This doesn't work. At least not securely. You're trying to replicate the authentication process of a website, but that's not how it works locally on a machine.
When you successfully log in to a website, it'll put an authentication token in your browser. This will be sent every time you visit the site the next time and act like your password. For it to work locally, you'd have to ask the user for the password every time (as in Tomerikoo's answer).
A hack to make it work is to store the some state on the user that tells them that they've logged in.

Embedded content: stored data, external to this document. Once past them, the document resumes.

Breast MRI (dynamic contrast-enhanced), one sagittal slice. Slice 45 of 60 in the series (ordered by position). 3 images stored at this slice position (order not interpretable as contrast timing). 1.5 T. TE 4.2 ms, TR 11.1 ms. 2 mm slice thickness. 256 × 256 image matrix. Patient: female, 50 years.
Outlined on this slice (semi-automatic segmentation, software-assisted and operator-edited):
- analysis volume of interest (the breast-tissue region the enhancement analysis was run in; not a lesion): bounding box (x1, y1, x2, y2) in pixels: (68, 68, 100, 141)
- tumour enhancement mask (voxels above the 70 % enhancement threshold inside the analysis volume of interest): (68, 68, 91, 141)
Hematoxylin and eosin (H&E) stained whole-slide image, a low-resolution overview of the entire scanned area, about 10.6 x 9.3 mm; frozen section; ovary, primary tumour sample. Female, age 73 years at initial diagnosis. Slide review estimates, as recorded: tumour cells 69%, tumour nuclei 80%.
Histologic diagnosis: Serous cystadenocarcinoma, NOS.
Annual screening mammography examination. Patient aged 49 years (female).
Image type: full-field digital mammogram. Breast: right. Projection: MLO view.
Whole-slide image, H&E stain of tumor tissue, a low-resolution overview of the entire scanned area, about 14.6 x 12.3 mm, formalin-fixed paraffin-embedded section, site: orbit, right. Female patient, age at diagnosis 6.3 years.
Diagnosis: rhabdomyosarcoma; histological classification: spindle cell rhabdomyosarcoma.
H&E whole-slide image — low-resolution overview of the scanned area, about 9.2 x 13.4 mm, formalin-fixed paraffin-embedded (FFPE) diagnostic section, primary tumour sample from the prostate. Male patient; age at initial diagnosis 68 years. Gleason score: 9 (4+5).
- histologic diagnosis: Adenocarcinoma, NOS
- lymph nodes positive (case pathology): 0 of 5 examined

A simple example would be:
login.py
import os
password = input('Please enter password')
if password == "admin":
os.environ['USER_PASSWORD'] = "Logged in"
else:
os.environ['USER_PASSWORD'] = "Not logged in"
main.py
import os
if os.environ.get('USER_PASSWORD', 'Not logged in') == "Logged in":
print('Running code...')
else:
print('Please log in')
This will work but doesn't provide any security at all. The problem is that all code and all data is already in the hand of the user. So they can just set USER_PASSWORD
manually, change the source code, or whatever, and they'll circumvent this security check.
Even checking password == "admin"
isn't secure. It could be more secure if you hashed it by downloading something like passlib
and stored the encrypted password as an environment variable SECRET_PASSWORD
:
from passlib.hash import sha256_crypt
encrypted_password = os.environ.get('SECRET_PASSWORD', '')
password = input('Please enter password')
if sha256_crypt.verify(password, encrypted_password):
# Do something on success.
But even then it's not secure, because you must set USER_PASSWORD
to something which the user can always introspect and figure out.